* [ASSIGNED TASK] Print every line of text in the data below with no changes at all, but leave out the pictures.

* [INPUT DATA]
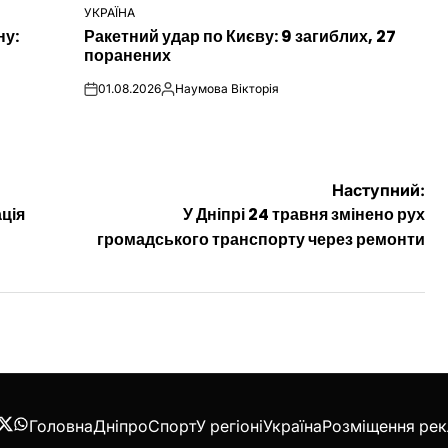
УКРАЇНА
ОПУБЛІКУВАТИ
ну:
Ракетний удар по Києву: 9 загиблих, 27
У
поранених
01.08.2026
Наумова Вікторія
on
Опубліковано
Наступний:
ція
У Дніпрі 24 травня змінено рух
громадського транспорту через ремонти
Головна
Дніпро
Спорт
У регіоні
Україна
Розміщення ре
acebook
Twitter
WhatsApp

* [ANSWER FOR THIS EXERCISE]
УКРАЇНА
ОПУБЛІКУВАТИ
ну:
Ракетний удар по Києву: 9 загиблих, 27
У
поранених
01.08.2026
Наумова Вікторія
on
Опубліковано
Наступний:
ція
У Дніпрі 24 травня змінено рух
громадського транспорту через ремонти
Головна
Дніпро
Спорт
У регіоні
Україна
Розміщення ре
acebook
Twitter
WhatsApp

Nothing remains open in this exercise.